▸ **Written instruction**: Copy out the lines below from the one containing "pose: elev=307.3 azim=139.0" through the one containing "Dot at: (349, 269)", keeping both of those lines, and nothing else.

▸ **Saved data entries**:
::::
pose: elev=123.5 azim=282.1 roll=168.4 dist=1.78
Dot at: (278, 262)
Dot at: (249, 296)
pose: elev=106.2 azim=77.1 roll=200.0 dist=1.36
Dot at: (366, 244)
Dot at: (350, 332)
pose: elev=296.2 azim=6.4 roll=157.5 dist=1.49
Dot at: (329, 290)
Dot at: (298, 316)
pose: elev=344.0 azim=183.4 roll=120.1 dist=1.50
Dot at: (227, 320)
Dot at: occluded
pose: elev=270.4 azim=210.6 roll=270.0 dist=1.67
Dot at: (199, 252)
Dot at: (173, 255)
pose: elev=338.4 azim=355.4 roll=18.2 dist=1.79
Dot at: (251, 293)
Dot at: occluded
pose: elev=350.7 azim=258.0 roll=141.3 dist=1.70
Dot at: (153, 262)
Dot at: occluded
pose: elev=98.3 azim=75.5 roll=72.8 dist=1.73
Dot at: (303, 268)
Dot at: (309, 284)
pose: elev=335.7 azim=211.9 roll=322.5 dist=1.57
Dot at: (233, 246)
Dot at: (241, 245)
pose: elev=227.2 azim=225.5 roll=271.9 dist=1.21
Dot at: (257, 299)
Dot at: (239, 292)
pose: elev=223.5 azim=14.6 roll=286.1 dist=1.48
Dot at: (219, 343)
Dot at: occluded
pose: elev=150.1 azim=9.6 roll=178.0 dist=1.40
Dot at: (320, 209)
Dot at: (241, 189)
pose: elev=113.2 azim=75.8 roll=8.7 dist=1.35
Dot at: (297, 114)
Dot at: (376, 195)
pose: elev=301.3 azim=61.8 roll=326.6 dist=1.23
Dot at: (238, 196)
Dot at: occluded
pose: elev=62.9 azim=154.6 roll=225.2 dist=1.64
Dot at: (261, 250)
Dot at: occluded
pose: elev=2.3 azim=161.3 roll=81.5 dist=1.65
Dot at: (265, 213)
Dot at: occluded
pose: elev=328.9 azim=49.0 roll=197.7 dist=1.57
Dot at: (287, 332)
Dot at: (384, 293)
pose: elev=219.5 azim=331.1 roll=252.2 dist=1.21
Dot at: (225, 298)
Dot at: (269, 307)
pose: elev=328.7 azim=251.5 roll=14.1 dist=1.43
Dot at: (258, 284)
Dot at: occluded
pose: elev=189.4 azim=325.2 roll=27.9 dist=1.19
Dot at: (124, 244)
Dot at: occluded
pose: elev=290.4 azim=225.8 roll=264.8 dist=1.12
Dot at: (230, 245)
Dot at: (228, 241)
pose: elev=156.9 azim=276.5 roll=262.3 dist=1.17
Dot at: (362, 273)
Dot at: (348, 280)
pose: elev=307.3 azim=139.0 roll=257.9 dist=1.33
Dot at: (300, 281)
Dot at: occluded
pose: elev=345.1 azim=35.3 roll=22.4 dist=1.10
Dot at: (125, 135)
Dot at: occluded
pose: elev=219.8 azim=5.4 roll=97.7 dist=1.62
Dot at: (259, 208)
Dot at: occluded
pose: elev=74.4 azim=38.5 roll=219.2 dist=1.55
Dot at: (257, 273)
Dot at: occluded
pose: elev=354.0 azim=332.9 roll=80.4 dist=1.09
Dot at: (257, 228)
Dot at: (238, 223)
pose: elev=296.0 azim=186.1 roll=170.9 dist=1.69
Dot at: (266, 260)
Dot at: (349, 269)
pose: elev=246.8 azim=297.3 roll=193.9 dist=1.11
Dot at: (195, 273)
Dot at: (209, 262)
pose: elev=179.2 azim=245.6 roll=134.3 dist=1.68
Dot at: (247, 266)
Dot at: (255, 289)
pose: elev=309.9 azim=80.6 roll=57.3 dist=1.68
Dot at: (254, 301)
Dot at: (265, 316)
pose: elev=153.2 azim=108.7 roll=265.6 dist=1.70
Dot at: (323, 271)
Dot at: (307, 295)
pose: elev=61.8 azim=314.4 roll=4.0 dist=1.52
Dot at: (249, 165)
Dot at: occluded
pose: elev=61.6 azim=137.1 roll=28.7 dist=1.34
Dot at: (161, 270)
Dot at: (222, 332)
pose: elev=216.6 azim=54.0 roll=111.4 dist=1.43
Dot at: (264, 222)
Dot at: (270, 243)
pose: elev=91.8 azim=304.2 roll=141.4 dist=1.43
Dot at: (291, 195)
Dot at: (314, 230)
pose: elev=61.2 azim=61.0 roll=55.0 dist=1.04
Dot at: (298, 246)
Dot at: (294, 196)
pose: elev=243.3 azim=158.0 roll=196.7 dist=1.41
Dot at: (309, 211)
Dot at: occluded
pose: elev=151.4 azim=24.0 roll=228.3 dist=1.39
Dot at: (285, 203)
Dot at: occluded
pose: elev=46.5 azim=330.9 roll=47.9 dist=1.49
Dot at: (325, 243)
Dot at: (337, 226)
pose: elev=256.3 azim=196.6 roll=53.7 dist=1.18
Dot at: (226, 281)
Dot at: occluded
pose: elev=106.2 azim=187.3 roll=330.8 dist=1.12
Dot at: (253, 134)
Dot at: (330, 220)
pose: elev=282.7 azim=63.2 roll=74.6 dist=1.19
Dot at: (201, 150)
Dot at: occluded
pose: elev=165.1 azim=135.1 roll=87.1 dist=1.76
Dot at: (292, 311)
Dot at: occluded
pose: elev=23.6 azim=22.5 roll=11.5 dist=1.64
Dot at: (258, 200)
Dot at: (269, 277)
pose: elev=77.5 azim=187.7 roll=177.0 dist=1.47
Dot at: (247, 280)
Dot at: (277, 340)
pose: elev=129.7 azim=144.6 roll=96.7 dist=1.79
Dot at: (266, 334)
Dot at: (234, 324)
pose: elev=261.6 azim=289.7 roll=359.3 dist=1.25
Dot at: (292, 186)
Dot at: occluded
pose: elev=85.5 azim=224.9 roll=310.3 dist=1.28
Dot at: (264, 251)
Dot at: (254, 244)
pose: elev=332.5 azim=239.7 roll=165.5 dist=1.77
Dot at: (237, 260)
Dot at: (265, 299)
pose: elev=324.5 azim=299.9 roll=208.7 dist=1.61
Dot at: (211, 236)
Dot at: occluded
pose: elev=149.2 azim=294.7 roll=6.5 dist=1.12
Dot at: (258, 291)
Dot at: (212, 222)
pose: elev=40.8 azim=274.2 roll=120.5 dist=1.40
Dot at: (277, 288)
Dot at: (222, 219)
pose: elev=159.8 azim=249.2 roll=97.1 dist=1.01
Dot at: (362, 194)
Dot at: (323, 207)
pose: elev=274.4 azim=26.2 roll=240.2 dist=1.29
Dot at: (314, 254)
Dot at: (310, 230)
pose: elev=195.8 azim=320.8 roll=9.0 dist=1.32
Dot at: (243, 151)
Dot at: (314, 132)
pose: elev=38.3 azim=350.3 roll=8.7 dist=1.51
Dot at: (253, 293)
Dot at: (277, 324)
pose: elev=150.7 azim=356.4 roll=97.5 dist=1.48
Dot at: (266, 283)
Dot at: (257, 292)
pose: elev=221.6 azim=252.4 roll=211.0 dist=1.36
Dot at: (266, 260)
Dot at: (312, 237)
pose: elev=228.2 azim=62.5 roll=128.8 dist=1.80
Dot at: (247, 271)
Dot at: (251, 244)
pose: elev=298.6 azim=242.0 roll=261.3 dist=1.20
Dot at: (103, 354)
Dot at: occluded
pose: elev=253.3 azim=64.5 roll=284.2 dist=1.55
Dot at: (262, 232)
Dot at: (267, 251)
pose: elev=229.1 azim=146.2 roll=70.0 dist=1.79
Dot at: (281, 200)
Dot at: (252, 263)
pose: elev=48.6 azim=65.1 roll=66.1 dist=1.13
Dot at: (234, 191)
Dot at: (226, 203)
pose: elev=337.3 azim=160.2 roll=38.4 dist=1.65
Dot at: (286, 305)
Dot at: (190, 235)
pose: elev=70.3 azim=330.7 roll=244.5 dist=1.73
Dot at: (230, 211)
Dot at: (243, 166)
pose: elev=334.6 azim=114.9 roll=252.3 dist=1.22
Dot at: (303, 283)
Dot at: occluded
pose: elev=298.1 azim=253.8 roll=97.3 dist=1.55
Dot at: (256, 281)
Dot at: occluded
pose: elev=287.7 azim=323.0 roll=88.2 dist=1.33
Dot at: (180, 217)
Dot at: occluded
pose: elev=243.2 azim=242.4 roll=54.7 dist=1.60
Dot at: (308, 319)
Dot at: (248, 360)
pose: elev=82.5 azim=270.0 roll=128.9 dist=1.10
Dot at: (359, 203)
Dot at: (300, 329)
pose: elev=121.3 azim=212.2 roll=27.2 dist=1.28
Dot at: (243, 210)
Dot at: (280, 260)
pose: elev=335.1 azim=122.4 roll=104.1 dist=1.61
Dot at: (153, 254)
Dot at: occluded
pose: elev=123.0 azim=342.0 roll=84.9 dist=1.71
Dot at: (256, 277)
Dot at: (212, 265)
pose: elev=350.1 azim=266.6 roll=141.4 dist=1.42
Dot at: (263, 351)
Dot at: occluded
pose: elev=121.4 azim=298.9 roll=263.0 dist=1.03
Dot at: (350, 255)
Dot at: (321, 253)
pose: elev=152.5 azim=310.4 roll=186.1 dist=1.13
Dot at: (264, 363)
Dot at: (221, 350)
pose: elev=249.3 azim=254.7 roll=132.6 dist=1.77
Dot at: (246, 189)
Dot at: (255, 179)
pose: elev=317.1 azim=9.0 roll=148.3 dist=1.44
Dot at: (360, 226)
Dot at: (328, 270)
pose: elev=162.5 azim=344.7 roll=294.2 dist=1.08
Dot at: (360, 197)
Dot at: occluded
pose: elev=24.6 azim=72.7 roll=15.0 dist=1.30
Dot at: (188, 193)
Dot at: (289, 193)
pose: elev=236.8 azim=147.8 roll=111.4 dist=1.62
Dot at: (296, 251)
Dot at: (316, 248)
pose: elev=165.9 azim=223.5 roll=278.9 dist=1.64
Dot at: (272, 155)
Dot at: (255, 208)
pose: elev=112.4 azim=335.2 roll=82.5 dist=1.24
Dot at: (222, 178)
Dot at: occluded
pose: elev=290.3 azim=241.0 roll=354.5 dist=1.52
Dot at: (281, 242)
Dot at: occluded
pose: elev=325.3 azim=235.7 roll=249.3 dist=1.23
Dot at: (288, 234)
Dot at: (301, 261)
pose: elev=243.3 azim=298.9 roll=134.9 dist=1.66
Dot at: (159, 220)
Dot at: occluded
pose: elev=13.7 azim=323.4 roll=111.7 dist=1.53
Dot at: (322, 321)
::::
▸ **Exercise result**:
pose: elev=307.3 azim=139.0 roll=257.9 dist=1.33
Dot at: (300, 281)
Dot at: occluded
pose: elev=345.1 azim=35.3 roll=22.4 dist=1.10
Dot at: (125, 135)
Dot at: occluded
pose: elev=219.8 azim=5.4 roll=97.7 dist=1.62
Dot at: (259, 208)
Dot at: occluded
pose: elev=74.4 azim=38.5 roll=219.2 dist=1.55
Dot at: (257, 273)
Dot at: occluded
pose: elev=354.0 azim=332.9 roll=80.4 dist=1.09
Dot at: (257, 228)
Dot at: (238, 223)
pose: elev=296.0 azim=186.1 roll=170.9 dist=1.69
Dot at: (266, 260)
Dot at: (349, 269)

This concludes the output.